A nova revolução afetiva começa com um ogro

Um novo comportamento vem tomando conta das redes sociais e despertando debates intensos sobre amor, aparência e autenticidade: o “shreking”.
Inspirado no ogro mais amado do cinema, Shrek, o termo surgiu como uma resposta irônica aos padrões estéticos inalcançáveis e às pressões sociais que moldam o desejo — especialmente entre as mulheres da Geração Z.

No mundo das aparências perfeitas, o amor fora da curva se tornou uma forma de protesto. O “shreking” celebra justamente o oposto do “crush de Instagram”: o afeto real, a conexão emocional e o conforto de ser quem se é — sem filtros.


O que é o “shreking”, afinal?

O termo descreve o comportamento de mulheres que se apaixonam por homens considerados “feios” ou fora dos padrões tradicionais de beleza.
Mas reduzir o fenômeno à ideia de “namorar feios” é simplista: o shreking é, na verdade, um movimento de resistência estética e emocional.

Tal como Fiona escolheu o ogro Shrek em vez do príncipe perfeito, muitas mulheres estão redefinindo o que realmente importa em um relacionamento — e o que é, de fato, atraente.

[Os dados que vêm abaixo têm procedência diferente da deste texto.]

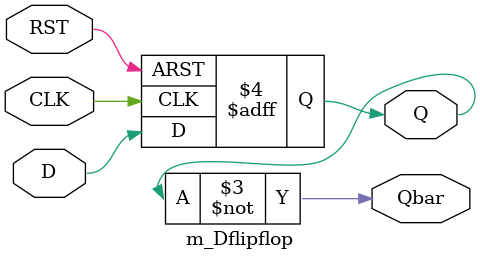
<source format=v>
module m_Dflipflop(D,CLK,RST,Q,Qbar);

input D, CLK, RST;
output reg Q; //need to store it
output Qbar;

always @(posedge CLK or posedge RST) begin //every positive edge of the clock
    
    if (RST==1) begin
        Q<=0; //assignment scheduled after the sim step
    end
    else begin
        Q <= D; //store into Q the value of D
    end
 
end

not(Qbar, Q); // Qbar is not Q

endmodule
</source>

A leitura dos especialistas

A psiquiatra Maria Isabel Nestarez explica:

“A aparência é um marcador biológico e social. A autoimagem influencia a autoestima, o desejo e até a dinâmica afetiva. O shreking mostra uma tentativa de libertação desse peso.”

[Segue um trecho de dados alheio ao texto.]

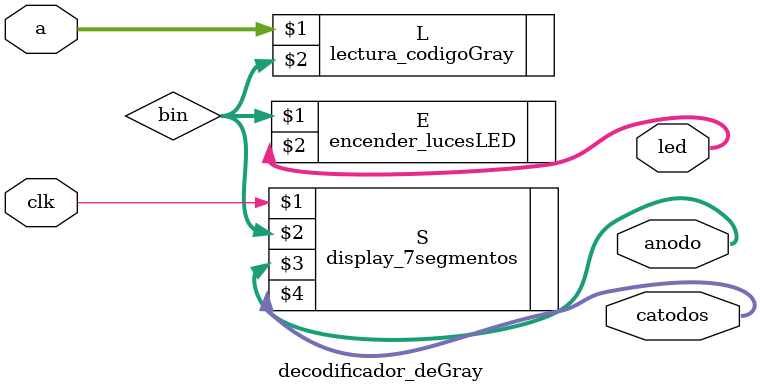
<source format=v>
`timescale 1ns / 1ps


module decodificador_deGray(
    input clk,
    input [3:0] a,
    output [3:0] led,
    output [7:0] anodo,
    output [6:0] catodos
    );
    
    wire [3:0] bin;
    
    lectura_codigoGray L (a, bin); // L por lectura
    encender_lucesLED E (bin, led); //E por encender
    display_7segmentos S (clk, bin, anodo, catodos); //S por segmentos
    
endmodule

</source>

Já o psicanalista Eduardo Omeltech vai além:

“O fenômeno nasce da saturação feminina diante da obrigação de performar beleza como valor afetivo. Quando uma mulher escolhe um parceiro fora do padrão, ela revela um desejo coletivo de autenticidade.”

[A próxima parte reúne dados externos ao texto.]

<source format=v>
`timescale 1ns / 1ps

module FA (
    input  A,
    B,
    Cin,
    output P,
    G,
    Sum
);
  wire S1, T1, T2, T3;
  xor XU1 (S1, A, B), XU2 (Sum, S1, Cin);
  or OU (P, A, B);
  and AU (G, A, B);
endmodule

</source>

Um espelho das inseguranças modernas

No TikTok e no X (antigo Twitter), o termo explodiu com memes e vídeos de casais “desproporcionais” em beleza, acompanhados de comentários do tipo “ela é Fiona e ele é Shrek”.
Mas, por trás do humor, há uma verdade profunda: o cansaço emocional de mulheres que passaram a vida tentando atender expectativas de perfeição.

O shreking, portanto, é mais do que uma trend — é um espelho das ansiedades afetivas contemporâneas, um pedido coletivo por relações menos performáticas e mais sinceras.


A contradição que divide opiniões

Apesar da aura libertadora, o fenômeno também gera debates.
Críticos afirmam que o shreking pode reforçar estereótipos, romantizando desigualdades e sugerindo que “o feio é o seguro” — o que, em última instância, ainda coloca a mulher em posição reativa diante da estética masculina.

Por outro lado, defensores argumentam que o movimento desconstrói o ideal de “par perfeito”, convidando todos a repensarem o amor como escolha emocional, não como vitrine social.


Entre o ogro e o príncipe: o que a Geração Z está ensinando

O sucesso do shreking revela algo além da ironia: a Geração Z está reescrevendo as regras do amor.
Num mundo saturado por aparências, filtros e validação digital, escolher o imperfeito virou o novo ato de coragem.
Porque, no fim das contas, talvez o verdadeiro amor sempre tenha sido mais Shrek do que príncipe.


Conclusão

O “shreking” não é apenas uma piada viral — é um retrato cultural da fadiga estética e da busca por relações reais.
Entre o riso e a reflexão, ele nos lembra: a beleza pode ser o que atrai, mas é a verdade que faz ficar.